The fire leaped for his open mouth. Voice and laughter died.
But even as he fell, Odiya convulsed. She reared up, and her face was the face of death, her power bleeding like black blood from her hands, hopeless, helpless, unstoppable.
She clawed at the blind uncaring sky. She raged at it. She cursed it and its deadly sun and the goddess whose realm lay beneath it.
Her power poured away. The poison filled her body. Her life flamed and flared, guttered, rallied, and went out.
The eunuch was dead when he struck the ground. But Odiya was dead before she began to fall.
Mirain and Moranden were up, apart, staring appalled. Vadin, coming too late, dared the black mist of sorcery that hung even yet over the dead; he knelt beside them and closed the staring eyes of slayer and slain, each of whom was both.
The woman’s face raged even in death. The eunuch smiled with terrible sweetness.
Moranden stooped over them. One eye was swelling shut, but he bore no other wound.
“Beautiful, treacherous bitch.” He spat on her, and he bent to kiss her brow. With a strangled roar he whirled.
Mirain, the madman, held out his hands. “Uncle.” He might never have been wounded, never have come within a breath of dying with the goddess’ blade in his back. “Uncle, it’s over. The one who would have besmirched our honor is dead. Come. Swear peace. Rule with me.”
Moranden’s head sank between his shoulders. His fists clenched and unclenched. A shudder racked him; he nearly fell.
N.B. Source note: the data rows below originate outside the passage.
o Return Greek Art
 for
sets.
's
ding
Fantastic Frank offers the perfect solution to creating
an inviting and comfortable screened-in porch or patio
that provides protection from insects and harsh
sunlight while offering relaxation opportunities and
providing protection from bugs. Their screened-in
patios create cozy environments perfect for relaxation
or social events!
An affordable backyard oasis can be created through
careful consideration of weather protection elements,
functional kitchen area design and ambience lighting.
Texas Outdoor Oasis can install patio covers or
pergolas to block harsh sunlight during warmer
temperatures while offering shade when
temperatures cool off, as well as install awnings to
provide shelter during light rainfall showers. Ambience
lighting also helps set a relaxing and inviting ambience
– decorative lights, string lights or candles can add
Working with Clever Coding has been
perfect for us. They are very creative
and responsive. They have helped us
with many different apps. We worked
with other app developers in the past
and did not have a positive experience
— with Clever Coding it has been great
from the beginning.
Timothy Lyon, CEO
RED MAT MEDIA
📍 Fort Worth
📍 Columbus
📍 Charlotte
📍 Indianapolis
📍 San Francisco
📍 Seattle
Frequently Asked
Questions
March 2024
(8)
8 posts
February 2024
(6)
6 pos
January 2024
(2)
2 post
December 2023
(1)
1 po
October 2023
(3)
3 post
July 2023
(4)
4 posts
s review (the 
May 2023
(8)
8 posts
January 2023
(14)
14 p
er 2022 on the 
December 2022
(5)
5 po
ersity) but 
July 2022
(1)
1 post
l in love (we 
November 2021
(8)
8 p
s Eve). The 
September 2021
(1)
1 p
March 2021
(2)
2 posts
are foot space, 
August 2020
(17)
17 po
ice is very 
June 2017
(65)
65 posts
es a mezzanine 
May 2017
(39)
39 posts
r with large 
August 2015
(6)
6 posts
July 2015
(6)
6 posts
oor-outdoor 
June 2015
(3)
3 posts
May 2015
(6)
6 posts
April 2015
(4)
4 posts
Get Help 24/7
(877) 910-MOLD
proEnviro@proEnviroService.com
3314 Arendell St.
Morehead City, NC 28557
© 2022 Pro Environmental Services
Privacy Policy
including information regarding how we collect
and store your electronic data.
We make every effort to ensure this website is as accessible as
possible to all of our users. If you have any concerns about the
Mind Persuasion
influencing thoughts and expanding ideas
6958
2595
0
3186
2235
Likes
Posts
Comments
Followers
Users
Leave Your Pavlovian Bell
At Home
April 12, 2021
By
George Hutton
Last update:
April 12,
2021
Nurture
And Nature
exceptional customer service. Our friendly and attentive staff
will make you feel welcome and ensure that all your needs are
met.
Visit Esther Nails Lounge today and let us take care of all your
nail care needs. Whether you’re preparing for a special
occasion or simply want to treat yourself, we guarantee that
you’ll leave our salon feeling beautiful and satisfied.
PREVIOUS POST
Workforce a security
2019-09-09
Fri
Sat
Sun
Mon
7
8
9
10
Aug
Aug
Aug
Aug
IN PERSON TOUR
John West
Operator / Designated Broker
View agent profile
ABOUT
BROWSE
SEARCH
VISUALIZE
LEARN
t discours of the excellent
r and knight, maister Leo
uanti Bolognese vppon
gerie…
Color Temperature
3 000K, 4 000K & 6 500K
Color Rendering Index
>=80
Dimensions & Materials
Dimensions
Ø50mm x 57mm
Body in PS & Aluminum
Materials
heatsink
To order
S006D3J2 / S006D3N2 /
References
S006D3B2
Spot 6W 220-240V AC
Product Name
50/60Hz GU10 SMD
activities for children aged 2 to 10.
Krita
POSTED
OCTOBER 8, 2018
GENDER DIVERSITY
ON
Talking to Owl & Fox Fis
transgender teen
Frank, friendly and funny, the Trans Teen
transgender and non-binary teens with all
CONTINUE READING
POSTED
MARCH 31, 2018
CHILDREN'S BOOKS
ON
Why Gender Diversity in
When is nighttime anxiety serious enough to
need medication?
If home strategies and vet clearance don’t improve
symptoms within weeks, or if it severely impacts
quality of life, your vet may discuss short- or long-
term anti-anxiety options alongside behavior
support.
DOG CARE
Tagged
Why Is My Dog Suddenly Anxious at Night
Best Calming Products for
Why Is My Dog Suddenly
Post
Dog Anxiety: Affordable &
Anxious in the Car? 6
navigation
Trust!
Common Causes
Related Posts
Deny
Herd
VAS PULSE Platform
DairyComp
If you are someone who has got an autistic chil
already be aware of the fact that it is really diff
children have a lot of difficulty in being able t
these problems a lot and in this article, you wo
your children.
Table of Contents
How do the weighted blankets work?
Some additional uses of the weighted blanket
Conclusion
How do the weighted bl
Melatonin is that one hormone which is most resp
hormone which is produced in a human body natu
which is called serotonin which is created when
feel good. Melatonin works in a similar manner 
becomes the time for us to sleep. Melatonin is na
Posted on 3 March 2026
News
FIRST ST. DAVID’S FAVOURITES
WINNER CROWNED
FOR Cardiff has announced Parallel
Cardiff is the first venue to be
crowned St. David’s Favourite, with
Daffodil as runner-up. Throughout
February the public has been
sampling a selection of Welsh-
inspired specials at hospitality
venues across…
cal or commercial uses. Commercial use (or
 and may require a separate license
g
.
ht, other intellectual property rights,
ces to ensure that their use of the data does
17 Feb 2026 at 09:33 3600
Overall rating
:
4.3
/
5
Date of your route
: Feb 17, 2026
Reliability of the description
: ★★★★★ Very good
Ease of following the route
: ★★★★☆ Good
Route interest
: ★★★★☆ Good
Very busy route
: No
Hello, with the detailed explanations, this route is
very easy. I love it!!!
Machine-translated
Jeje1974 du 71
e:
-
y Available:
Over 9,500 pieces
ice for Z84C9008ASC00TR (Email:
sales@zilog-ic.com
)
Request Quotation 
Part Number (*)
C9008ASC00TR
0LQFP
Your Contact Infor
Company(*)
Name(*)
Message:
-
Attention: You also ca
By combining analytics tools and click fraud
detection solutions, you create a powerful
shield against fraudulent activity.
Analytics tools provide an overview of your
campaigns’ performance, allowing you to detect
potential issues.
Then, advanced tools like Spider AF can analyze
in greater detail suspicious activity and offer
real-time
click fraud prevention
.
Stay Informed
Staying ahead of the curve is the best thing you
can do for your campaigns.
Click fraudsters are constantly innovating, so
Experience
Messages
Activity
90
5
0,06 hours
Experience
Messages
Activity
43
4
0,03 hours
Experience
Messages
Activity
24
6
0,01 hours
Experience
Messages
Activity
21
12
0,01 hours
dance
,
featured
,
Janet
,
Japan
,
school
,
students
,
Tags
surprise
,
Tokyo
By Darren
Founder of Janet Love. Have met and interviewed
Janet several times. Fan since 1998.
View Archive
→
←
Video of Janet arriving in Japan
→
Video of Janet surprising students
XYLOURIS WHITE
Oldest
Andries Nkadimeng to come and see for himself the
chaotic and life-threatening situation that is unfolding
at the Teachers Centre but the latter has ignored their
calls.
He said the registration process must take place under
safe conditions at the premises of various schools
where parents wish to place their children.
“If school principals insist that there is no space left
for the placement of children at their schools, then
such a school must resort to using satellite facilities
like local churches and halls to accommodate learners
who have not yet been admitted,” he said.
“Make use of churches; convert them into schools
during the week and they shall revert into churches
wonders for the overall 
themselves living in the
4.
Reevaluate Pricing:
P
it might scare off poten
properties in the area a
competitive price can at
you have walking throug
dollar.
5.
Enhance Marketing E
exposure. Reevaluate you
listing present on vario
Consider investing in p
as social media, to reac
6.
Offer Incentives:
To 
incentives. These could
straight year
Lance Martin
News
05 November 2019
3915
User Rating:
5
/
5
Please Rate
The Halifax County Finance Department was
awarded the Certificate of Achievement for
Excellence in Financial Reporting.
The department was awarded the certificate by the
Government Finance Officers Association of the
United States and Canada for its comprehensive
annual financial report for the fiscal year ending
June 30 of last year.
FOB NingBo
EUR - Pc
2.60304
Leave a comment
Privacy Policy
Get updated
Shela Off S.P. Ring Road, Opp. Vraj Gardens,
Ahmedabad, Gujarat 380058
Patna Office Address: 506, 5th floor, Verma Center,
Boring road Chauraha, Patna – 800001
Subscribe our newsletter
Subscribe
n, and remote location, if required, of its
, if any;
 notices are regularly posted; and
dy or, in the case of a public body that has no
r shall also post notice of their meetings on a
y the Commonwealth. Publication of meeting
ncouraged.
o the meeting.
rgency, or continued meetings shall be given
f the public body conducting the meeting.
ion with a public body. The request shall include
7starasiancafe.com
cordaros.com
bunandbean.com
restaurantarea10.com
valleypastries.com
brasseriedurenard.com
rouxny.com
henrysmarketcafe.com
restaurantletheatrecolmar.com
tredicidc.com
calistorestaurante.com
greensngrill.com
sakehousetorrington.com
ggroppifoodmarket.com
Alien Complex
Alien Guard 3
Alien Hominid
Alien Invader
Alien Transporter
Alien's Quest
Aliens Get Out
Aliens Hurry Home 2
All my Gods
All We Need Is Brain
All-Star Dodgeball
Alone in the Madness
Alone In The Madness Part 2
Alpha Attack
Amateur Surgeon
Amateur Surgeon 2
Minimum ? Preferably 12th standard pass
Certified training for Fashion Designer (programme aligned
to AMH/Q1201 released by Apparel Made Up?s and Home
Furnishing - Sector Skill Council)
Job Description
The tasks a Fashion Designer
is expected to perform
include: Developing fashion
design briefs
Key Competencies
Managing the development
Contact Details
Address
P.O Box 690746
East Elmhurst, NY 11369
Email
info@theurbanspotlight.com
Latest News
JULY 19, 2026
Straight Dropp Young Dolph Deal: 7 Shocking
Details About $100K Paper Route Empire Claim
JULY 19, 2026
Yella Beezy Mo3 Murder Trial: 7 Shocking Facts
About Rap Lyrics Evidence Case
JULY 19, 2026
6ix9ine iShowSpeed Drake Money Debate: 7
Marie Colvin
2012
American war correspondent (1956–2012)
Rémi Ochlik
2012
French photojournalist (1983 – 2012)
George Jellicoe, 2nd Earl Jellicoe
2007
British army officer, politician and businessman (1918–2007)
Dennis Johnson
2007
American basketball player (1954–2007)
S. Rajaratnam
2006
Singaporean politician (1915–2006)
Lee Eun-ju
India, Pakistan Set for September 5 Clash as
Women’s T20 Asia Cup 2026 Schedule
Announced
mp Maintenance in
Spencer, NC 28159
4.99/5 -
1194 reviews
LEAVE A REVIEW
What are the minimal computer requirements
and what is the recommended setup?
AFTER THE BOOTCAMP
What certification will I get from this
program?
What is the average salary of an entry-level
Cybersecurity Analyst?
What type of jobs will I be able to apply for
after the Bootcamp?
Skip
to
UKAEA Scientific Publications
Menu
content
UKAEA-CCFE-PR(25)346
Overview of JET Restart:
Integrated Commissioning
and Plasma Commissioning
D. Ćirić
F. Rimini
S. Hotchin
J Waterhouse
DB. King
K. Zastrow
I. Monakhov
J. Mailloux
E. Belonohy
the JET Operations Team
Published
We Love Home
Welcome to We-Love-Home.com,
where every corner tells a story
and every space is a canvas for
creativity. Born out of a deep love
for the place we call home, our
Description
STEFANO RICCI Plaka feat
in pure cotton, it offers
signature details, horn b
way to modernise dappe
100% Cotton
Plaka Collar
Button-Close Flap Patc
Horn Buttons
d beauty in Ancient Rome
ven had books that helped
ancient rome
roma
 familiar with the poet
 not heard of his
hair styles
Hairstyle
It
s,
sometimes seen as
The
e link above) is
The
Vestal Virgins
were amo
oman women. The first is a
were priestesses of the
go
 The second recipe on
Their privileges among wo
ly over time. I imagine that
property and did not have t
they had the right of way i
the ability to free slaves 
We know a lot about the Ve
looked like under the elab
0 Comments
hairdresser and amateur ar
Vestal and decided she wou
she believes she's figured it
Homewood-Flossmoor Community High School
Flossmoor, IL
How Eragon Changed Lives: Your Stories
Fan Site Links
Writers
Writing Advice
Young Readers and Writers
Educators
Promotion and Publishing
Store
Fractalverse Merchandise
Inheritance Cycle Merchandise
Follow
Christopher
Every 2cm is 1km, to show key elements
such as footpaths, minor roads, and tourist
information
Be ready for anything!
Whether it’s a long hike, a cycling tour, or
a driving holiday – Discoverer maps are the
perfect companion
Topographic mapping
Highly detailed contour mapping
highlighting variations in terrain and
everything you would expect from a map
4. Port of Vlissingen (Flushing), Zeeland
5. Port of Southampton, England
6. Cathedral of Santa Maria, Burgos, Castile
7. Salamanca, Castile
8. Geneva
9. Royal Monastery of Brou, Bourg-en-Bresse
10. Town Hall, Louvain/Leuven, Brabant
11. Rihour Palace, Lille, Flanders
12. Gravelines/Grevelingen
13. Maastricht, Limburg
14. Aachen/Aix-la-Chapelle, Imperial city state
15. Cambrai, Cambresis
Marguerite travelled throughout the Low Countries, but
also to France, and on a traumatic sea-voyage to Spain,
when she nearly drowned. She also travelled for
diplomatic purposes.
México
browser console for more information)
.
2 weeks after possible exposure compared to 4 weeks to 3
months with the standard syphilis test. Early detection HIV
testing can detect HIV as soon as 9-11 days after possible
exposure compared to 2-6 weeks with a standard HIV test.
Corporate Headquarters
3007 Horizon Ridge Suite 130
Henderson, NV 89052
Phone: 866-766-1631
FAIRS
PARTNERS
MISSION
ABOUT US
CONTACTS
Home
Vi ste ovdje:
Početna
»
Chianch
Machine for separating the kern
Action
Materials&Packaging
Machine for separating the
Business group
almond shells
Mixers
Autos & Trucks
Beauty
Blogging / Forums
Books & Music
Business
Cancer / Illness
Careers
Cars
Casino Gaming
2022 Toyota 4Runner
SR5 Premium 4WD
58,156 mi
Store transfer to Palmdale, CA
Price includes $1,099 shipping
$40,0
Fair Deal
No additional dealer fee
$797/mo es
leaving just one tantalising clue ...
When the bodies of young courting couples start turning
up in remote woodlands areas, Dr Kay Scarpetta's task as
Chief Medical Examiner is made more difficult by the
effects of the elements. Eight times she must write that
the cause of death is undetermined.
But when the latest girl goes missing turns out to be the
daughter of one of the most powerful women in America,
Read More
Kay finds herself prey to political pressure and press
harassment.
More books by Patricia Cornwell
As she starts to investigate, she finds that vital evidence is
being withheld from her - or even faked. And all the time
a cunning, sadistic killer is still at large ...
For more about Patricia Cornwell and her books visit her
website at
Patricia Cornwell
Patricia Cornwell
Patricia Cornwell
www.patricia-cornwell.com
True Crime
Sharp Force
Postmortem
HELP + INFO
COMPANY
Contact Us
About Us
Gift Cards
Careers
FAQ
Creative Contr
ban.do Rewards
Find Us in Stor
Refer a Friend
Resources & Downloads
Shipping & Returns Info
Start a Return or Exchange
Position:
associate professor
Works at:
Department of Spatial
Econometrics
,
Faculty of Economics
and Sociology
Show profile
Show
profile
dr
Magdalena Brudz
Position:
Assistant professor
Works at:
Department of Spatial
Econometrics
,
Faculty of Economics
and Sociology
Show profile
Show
“Uncle,” Mirain said, “it was she who drove you, she who made a bitter pawn of you. You yourself, you alone, I can forgive. Will you not share this kingdom with me?”
“Share! Forgive!” It was hardly human, that voice. Less human still was the laughter that came behind it. “I hated her, little bastard. I hated her and I loved her, and because of you she is dead. What have you left me but revenge?”